Present the lines below again, exactly as they stand.

------------------------------------------------------------------------

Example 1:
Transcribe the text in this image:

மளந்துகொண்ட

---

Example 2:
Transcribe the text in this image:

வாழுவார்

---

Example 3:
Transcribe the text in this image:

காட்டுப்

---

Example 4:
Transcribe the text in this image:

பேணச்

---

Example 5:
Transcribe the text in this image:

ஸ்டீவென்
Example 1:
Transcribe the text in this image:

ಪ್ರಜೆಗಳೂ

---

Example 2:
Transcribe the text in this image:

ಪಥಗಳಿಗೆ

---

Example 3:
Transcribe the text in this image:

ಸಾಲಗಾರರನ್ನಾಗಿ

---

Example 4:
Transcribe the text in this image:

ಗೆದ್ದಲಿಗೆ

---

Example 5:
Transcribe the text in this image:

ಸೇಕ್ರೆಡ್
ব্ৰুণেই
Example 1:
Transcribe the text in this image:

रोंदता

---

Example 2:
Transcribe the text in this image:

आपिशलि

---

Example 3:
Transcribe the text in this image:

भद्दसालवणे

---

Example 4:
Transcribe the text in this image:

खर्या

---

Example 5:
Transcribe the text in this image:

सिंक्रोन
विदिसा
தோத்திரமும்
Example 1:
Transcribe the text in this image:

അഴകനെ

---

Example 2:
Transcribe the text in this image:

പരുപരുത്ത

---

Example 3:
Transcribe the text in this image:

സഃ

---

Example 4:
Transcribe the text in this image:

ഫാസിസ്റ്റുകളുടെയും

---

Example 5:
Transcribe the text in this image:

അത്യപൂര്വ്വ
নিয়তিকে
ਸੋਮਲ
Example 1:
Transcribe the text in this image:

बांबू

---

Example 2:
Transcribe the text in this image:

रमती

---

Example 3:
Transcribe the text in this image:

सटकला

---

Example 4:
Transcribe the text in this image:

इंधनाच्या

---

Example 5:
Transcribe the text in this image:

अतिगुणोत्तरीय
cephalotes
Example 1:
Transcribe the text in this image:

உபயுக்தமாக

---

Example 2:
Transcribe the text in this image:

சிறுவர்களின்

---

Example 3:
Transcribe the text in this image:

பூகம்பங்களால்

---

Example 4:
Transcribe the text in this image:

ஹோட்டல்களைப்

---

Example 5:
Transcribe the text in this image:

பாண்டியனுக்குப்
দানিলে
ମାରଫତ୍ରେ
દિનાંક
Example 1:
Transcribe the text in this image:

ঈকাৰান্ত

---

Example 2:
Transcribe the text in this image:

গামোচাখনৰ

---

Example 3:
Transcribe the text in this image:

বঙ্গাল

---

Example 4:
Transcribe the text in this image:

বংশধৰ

------------------------------------------------------------------------

> **Result of the task**
Example 1:
Transcribe the text in this image:

மளந்துகொண்ட

---

Example 2:
Transcribe the text in this image:

வாழுவார்

---

Example 3:
Transcribe the text in this image:

காட்டுப்

---

Example 4:
Transcribe the text in this image:

பேணச்

---

Example 5:
Transcribe the text in this image:

ஸ்டீவென்
Example 1:
Transcribe the text in this image:

ಪ್ರಜೆಗಳೂ

---

Example 2:
Transcribe the text in this image:

ಪಥಗಳಿಗೆ

---

Example 3:
Transcribe the text in this image:

ಸಾಲಗಾರರನ್ನಾಗಿ

---

Example 4:
Transcribe the text in this image:

ಗೆದ್ದಲಿಗೆ

---

Example 5:
Transcribe the text in this image:

ಸೇಕ್ರೆಡ್
ব্ৰুণেই
Example 1:
Transcribe the text in this image:

रोंदता

---

Example 2:
Transcribe the text in this image:

आपिशलि

---

Example 3:
Transcribe the text in this image:

भद्दसालवणे

---

Example 4:
Transcribe the text in this image:

खर्या

---

Example 5:
Transcribe the text in this image:

सिंक्रोन
विदिसा
தோத்திரமும்
Example 1:
Transcribe the text in this image:

അഴകനെ

---

Example 2:
Transcribe the text in this image:

പരുപരുത്ത

---

Example 3:
Transcribe the text in this image:

സഃ

---

Example 4:
Transcribe the text in this image:

ഫാസിസ്റ്റുകളുടെയും

---

Example 5:
Transcribe the text in this image:

അത്യപൂര്വ്വ
নিয়তিকে
ਸੋਮਲ
Example 1:
Transcribe the text in this image:

बांबू

---

Example 2:
Transcribe the text in this image:

रमती

---

Example 3:
Transcribe the text in this image:

सटकला

---

Example 4:
Transcribe the text in this image:

इंधनाच्या

---

Example 5:
Transcribe the text in this image:

अतिगुणोत्तरीय
cephalotes
Example 1:
Transcribe the text in this image:

உபயுக்தமாக

---

Example 2:
Transcribe the text in this image:

சிறுவர்களின்

---

Example 3:
Transcribe the text in this image:

பூகம்பங்களால்

---

Example 4:
Transcribe the text in this image:

ஹோட்டல்களைப்

---

Example 5:
Transcribe the text in this image:

பாண்டியனுக்குப்
দানিলে
ମାରଫତ୍ରେ
દિનાંક
Example 1:
Transcribe the text in this image:

ঈকাৰান্ত

---

Example 2:
Transcribe the text in this image:

গামোচাখনৰ

---

Example 3:
Transcribe the text in this image:

বঙ্গাল

---

Example 4:
Transcribe the text in this image:

বংশধৰ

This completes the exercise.